At least there's a kind of happy ending when we walk past the old boss and don't toss a dollar into his pan-handling hat.
Those are amateur problems, real problems start when you are unable to run it or you don't have source code. Bonus, it's written in the in house language made by developer who left job or died - true story.
Oh God. Story time.
I had an important CICD pipeline that published a dinky little web-thing that was important for customer experience. The first line of the final docker file was from company-node:base. I had all the source code. I had all the docker files. At no point was there ever a container named company-node let alone a tag of base.
The one and only version of this container was on the CICD server.
This was me when I started working with my current full time job.
What a nightmare.
The team lead has spend the last two months writing a permissions library that nobody understands how to use or debug. He wrote it with Cthulhu at his side. Soon not even Cthulhu will understand it.
JavaScript developer in a strongly typed language decoding json into dictionaries with single letter keys.
Yeah, that was a fun job... at least the database tended to have some descriptive column names. They never lined up with the entity they mapped to, but it was better than nothing.

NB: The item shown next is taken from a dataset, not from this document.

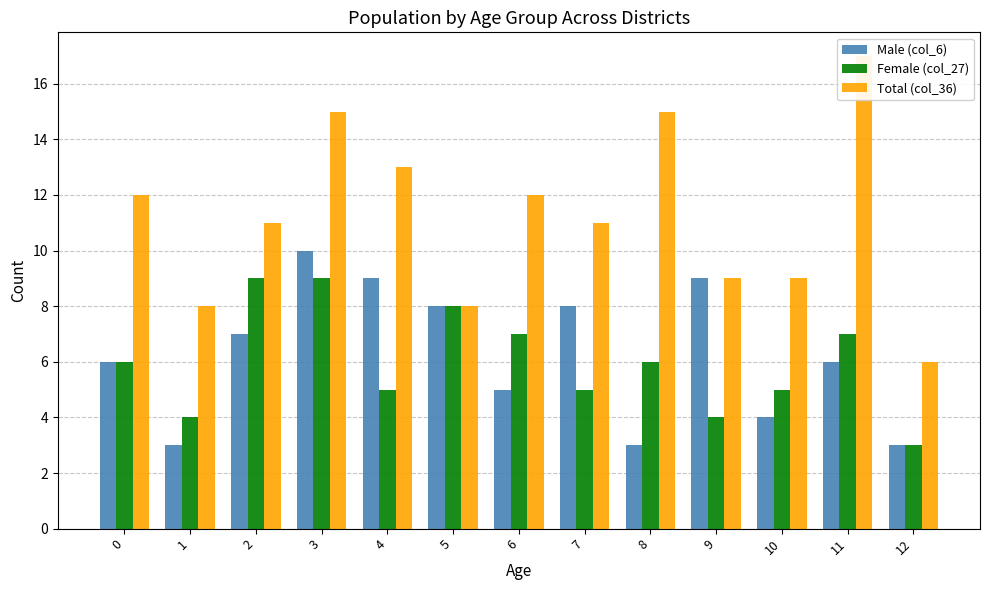

Reading left to right, what are all the values shown in this chart?

Male (col_6): 0=6	1=3	2=7	3=10	4=9	5=8	6=5	7=8	8=3	9=9	10=4	11=6	12=3
Female (col_27): 0=6	1=4	2=9	3=9	4=5	5=8	6=7	7=5	8=6	9=4	10=5	11=7	12=3
Total (col_36): 0=12	1=8	2=11	3=15	4=13	5=8	6=12	7=11	8=15	9=9	10=9	11=17	12=6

Jesus i worked at exactly this kind of project once. The only other dev was also very hostile and protective of this position. He did not want me there in the slightest. Took about 6 months before we cancelled the contract since this dude was just actively harrassing me in Teams DMs on the daily and he just ignored all my concerns regarding maintainability since "he could understand the code" and i was probably just "not experienced enough".

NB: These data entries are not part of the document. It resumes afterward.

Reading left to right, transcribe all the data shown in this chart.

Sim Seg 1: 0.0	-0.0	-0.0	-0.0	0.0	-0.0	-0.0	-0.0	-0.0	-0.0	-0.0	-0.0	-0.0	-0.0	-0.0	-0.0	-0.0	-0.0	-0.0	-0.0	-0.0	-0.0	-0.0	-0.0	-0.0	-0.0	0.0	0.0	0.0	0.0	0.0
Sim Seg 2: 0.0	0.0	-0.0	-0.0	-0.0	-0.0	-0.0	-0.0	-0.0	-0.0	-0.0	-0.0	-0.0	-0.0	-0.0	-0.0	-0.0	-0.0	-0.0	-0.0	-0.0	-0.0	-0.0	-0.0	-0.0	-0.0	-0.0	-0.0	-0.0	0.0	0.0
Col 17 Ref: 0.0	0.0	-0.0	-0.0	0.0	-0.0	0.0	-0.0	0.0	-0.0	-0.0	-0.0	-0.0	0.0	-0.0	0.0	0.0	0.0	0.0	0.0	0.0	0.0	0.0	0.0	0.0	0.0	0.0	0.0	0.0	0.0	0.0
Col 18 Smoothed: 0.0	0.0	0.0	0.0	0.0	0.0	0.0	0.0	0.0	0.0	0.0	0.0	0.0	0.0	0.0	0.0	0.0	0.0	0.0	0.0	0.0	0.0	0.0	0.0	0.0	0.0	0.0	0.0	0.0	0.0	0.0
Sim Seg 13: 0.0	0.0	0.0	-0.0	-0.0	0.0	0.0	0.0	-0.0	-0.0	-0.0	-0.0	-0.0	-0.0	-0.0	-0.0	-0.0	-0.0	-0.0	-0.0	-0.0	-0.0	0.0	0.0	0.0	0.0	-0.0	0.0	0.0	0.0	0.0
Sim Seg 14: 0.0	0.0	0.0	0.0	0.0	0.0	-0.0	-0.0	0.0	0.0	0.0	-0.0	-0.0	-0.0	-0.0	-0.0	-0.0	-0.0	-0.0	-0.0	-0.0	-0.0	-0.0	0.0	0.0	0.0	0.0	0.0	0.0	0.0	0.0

Don't downplay what this does to your mental health. 5 years of workplaces like this and I'm now starting to see a therapist due to exhaustion disorder symptoms in my goddamn 20s. Take care our there!
So infuriating when you have some dickhead making themselves unfireable by intentionally convoluting the codebase and chasing out any other hire. And even worse when management bought into it and think the guy's an actual irreplaceable genius.
Probably even believes it himself. I hate narcissists.